Records for this exercise |
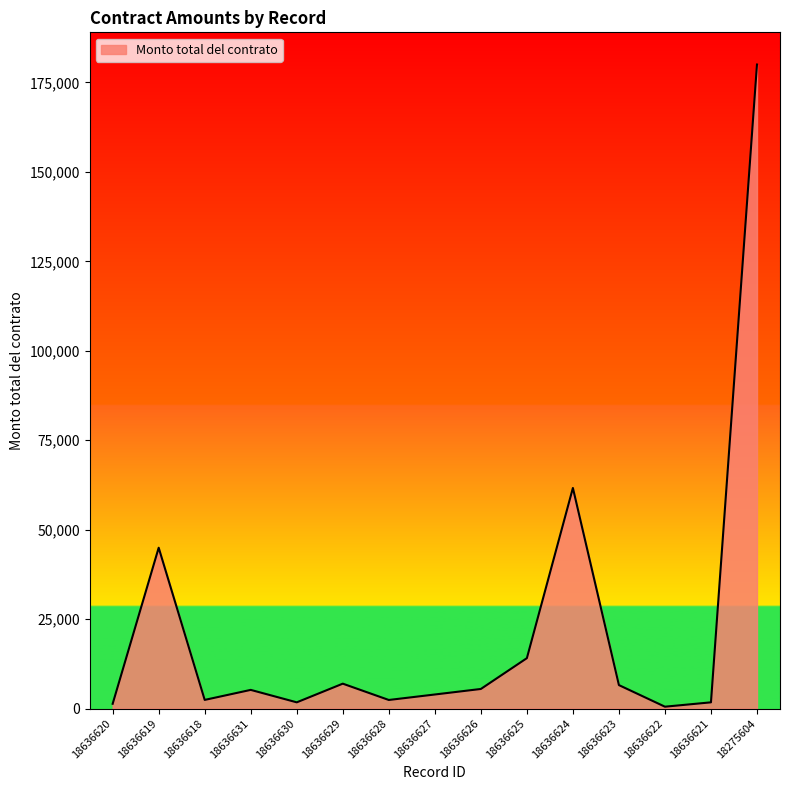

True or false: there are more than 1 points higher than both neighbors.

True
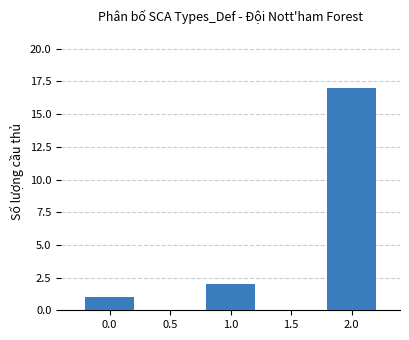

What is the average value?

7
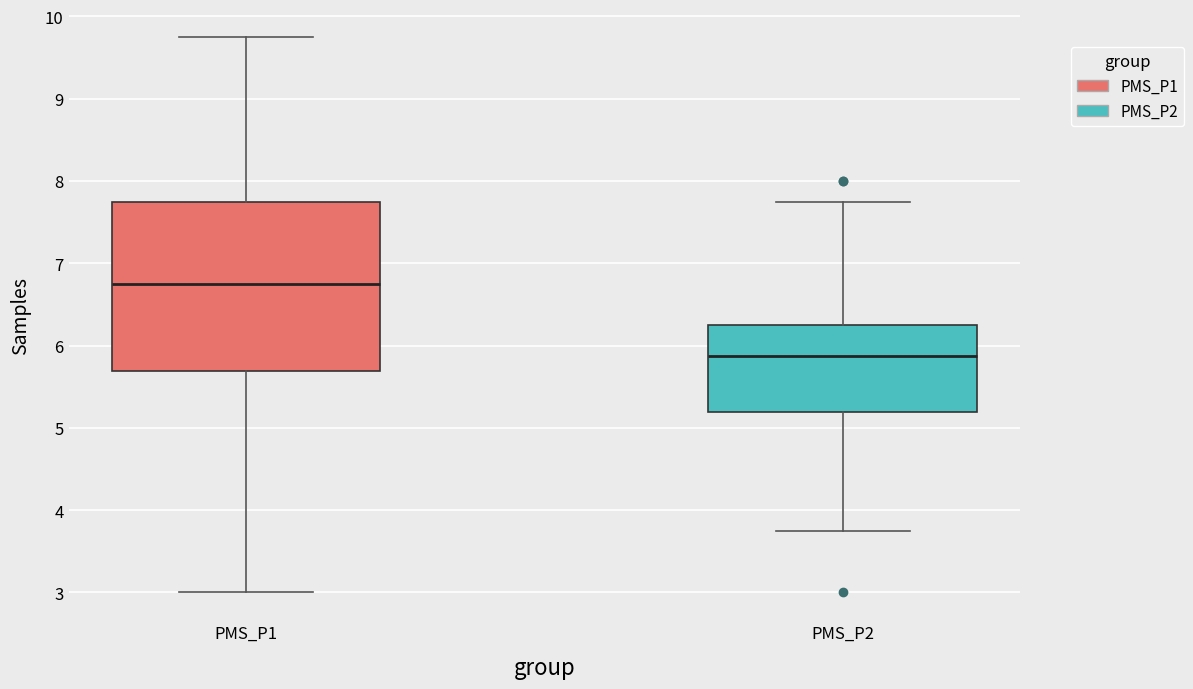

Which box's median line is the lowest?

PMS_P2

Action item | Reproduce each of the records above word for word, omitting the pictures.

Result for this exercise |
True or false: there are more than 1 points higher than both neighbors.

True

What is the average value?

7

Which box's median line is the lowest?

PMS_P2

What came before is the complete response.